The new deal should be signed by 2015 and come into force by 2020. Delegates will also discuss an extension to the 1997 Kyoto Protocol, the world's current climate pact, which expires at the end of this year.
Most countries agreed last year to extend the protocol, but they have yet to agree on whether it should last for five or eight years, or on the level of various nations' emissions cuts under the pact.
The United States anyway never ratified the Kyoto deal. Japan, Russia and Canada did, but have signaled they will not sign up to any further emissions cuts in an extension.
Following are details of the protocol.
WHAT IS THE KYOTO PROTOCOL?
It is an international agreement that comes under the United Nations Framework Convention on Climate Change (UNFCCC). It was agreed by governments at a 1997 U.N. conference in Kyoto, Japan.
It sets binding targets for 37 industrialized countries and the European Union for reducing greenhouse gas emissions by an average of 5.2 per cent from 1990 levels from 2008-2012.
Developing nations do not have binding emissions targets but are encouraged to take voluntary steps to curb the growth of carbon dioxide (CO2) pollution from power stations, cars and industry and other greenhouse gases.
A total of 193 parties have ratified the pact.
IS IT LEGALLY BINDING?
It had legal force from February 2005, when it represented 63.7 percent of developed nations' total emissions.
The United States, the world's second-largest greenhouse gas emitter after China, did not ratify the treaty, saying it wrongly omitted developing countries and would cost U.S. jobs.
The protocol has a number of provisions to ensure regular reporting and measurement of emissions by developed countries. Regular reviews of the protocol and specialist panels advising on compliance and technical matters are also included.

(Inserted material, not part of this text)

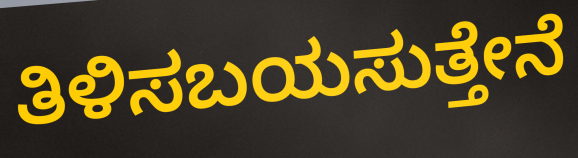
ತಿಳಿಸಬಯಸುತ್ತೇನೆ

The protocol also includes several market mechanisms that have helped to drive clean energy investment in developing nations and between developed countries bound by Kyoto.
These are the Clean Development Mechanism, in which investors in clean energy projects in poorer nations can earn tradable carbon offsets, and Joint Implementation (JI).

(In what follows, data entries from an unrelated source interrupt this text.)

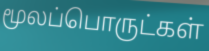
மூலப்பொருட்கள்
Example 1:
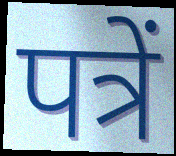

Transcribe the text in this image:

पत्रें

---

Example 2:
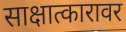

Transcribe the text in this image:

साक्षात्कारावर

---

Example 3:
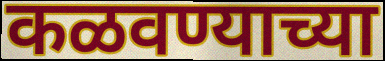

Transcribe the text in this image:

कळवण्याच्या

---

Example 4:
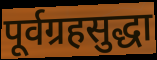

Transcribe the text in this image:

पूर्वग्रहसुद्धा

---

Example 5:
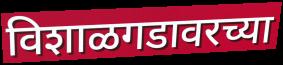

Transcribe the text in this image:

विशाळगडावरच्या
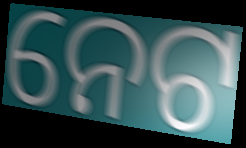
ନେଟ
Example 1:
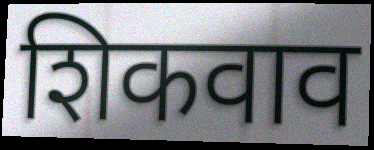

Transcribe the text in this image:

शिकवाव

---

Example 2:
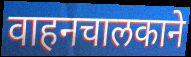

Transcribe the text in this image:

वाहनचालकाने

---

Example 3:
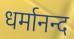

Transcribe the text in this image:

धर्मानन्द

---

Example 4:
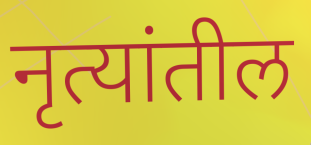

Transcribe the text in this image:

नृत्यांतील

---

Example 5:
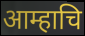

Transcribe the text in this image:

आम्हाचि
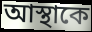
আস্থাকে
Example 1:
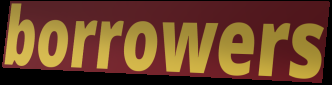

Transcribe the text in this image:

borrowers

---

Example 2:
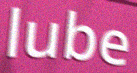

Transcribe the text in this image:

lube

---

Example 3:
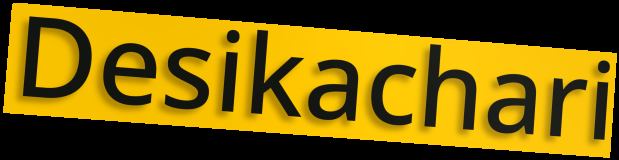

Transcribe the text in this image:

Desikachari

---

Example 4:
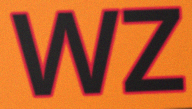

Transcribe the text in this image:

WZ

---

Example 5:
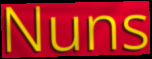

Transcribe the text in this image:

Nuns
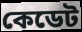
কেডেট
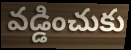
వడ్డించుకు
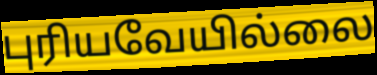
புரியவேயில்லை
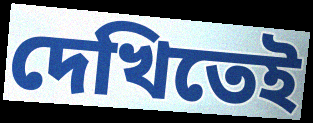
দেখিতেই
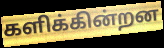
களிக்கின்றன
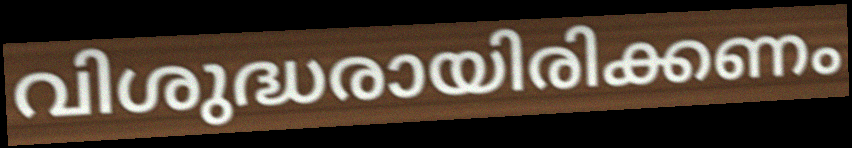
വിശുദ്ധരായിരിക്കണം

JI projects can also earn tradable offsets from emission reduction projects. The offsets can be sold to other developed nations bound by the protocol.
GREENHOUSE GASES COVERED
National targets cover emissions of the six main greenhouse gases: carbon dioxide (CO2), methane (CH4), nitrous oxide (N2O), hydrofluorocarbons (HFCs), perfluorocarbons (PFCs) and sulphur hexafluoride (SF6).
CO2 comes from burning fossil fuels and deforestation, methane from deforestation and agriculture and N2O mainly from fertilizer use. The other three are man-made gases used in industry and household appliances.
WHAT SHOULD BE DECIDED IN DOHA?
The length of an extension should be finalized. The European Union favors an eight-year "commitment period" so that emissions cuts are made right up to the launch of a new deal in 2020.
Other nations, including island states, prefer a five-year period. They say a longer one would delay action by the United States, China, Japan and Russia, which will not be signing up to any cuts during the extension period.
The European Union, Australia and some smaller nations, together covering around 14 percent of global emissions, have committed to more cuts under a Kyoto extension.
To avoid a legal gap after Kyoto expires on December 31, the Doha conference must formally amend the Protocol so that its second period can come into effect on January 1.
A procedure to increase emissions cut pledges under the second commitment period should also be agreed on.
Green groups say developed countries should increase their 2020 emissions cut pledges so that they cut their combined greenhouse gas emissions by 25 to 40 percent.
Countries are also under pressure to close some loopholes in the current protocol that damage its environmental integrity, and to improve existing market mechanisms.